→ What you should do
Set down without change every line from the line that contains "Электрооборудование и причины отказа" through the end of the listing, and only those lines. No pictures.

→ Available records

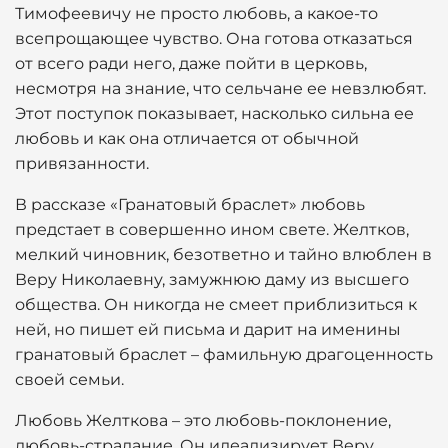
Тимофеевичу не просто любовь, а какое-то
всепрощающее чувство. Она готова отказаться
от всего ради него, даже пойти в церковь,
несмотря на знание, что сельчане ее невзлюбят.
Этот поступок показывает, насколько сильна ее
любовь и как она отличается от обычной
привязанности.
В рассказе «Гранатовый браслет» любовь
предстает в совершенно ином свете. Желтков,
мелкий чиновник, безответно и тайно влюблен в
Веру Николаевну, замужнюю даму из высшего
общества. Он никогда не смеет приблизиться к
ней, но пишет ей письма и дарит на именины
гранатовый браслет – фамильную драгоценность
своей семьи.
Любовь Желткова – это любовь-поклонение,
любовь-страдание. Он идеализирует Веру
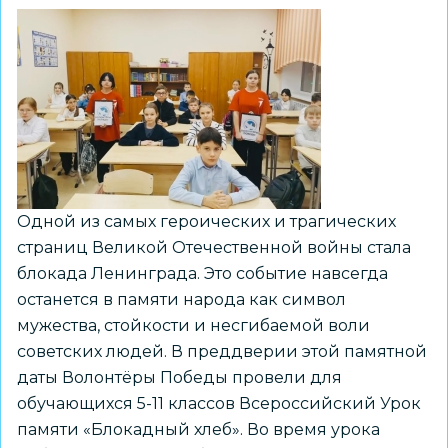
Одной из самых героических и трагических
страниц Великой Отечественной войны стала
блокада Ленинграда. Это событие навсегда
останется в памяти народа как символ
мужества, стойкости и несгибаемой воли
советских людей. В преддверии этой памятной
даты Волонтёры Победы провели для
обучающихся 5-11 классов Всероссийский Урок
памяти «Блокадный хлеб». Во время урока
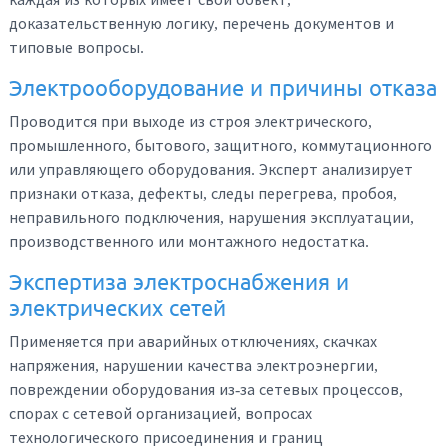
доказательственную логику, перечень документов и
типовые вопросы.
Электрооборудование и причины отказа
Проводится при выходе из строя электрического,
промышленного, бытового, защитного, коммутационного
или управляющего оборудования. Эксперт анализирует
признаки отказа, дефекты, следы перегрева, пробоя,
неправильного подключения, нарушения эксплуатации,
производственного или монтажного недостатка.
Экспертиза электроснабжения и
электрических сетей
Применяется при аварийных отключениях, скачках
напряжения, нарушении качества электроэнергии,
повреждении оборудования из-за сетевых процессов,
спорах с сетевой организацией, вопросах
технологического присоединения и границ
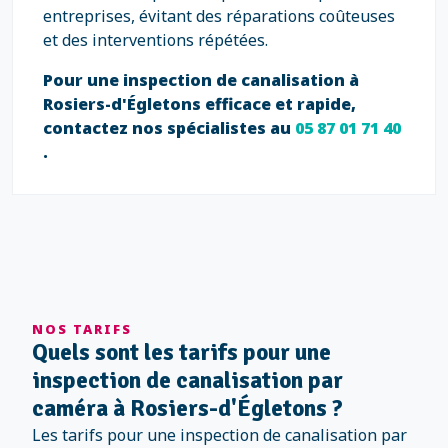
entreprises, évitant des réparations coûteuses
et des interventions répétées.
Pour une inspection de canalisation à
Rosiers-d'Égletons efficace et rapide,
contactez nos spécialistes au
05 87 01 71 40
.
NOS TARIFS
Quels sont les tarifs pour une
inspection de canalisation par
caméra à Rosiers-d'Égletons ?
Les tarifs pour une inspection de canalisation par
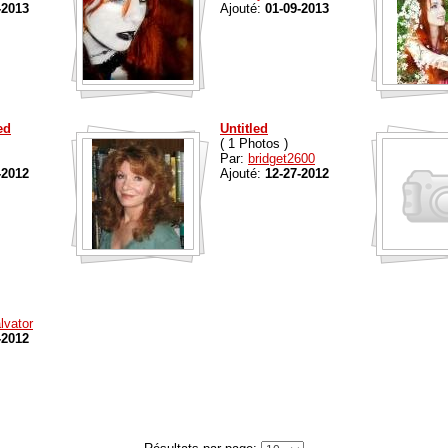
-2013
Ajouté:
01-09-2013
ed
Untitled
( 1 Photos )
Par:
bridget2600
-2012
Ajouté:
12-27-2012
lvator
-2012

→ Answer to this problem
Электрооборудование и причины отказа
Проводится при выходе из строя электрического,
промышленного, бытового, защитного, коммутационного
или управляющего оборудования. Эксперт анализирует
признаки отказа, дефекты, следы перегрева, пробоя,
неправильного подключения, нарушения эксплуатации,
производственного или монтажного недостатка.
Экспертиза электроснабжения и
электрических сетей
Применяется при аварийных отключениях, скачках
напряжения, нарушении качества электроэнергии,
повреждении оборудования из-за сетевых процессов,
спорах с сетевой организацией, вопросах
технологического присоединения и границ
entreprises, évitant des réparations coûteuses
et des interventions répétées.
Pour une inspection de canalisation à
Rosiers-d'Égletons efficace et rapide,
contactez nos spécialistes au
05 87 01 71 40
.
NOS TARIFS
Quels sont les tarifs pour une
inspection de canalisation par
caméra à Rosiers-d'Égletons ?
Les tarifs pour une inspection de canalisation par
-2013
Ajouté:
01-09-2013
ed
Untitled
( 1 Photos )
Par:
bridget2600
-2012
Ajouté:
12-27-2012
lvator
-2012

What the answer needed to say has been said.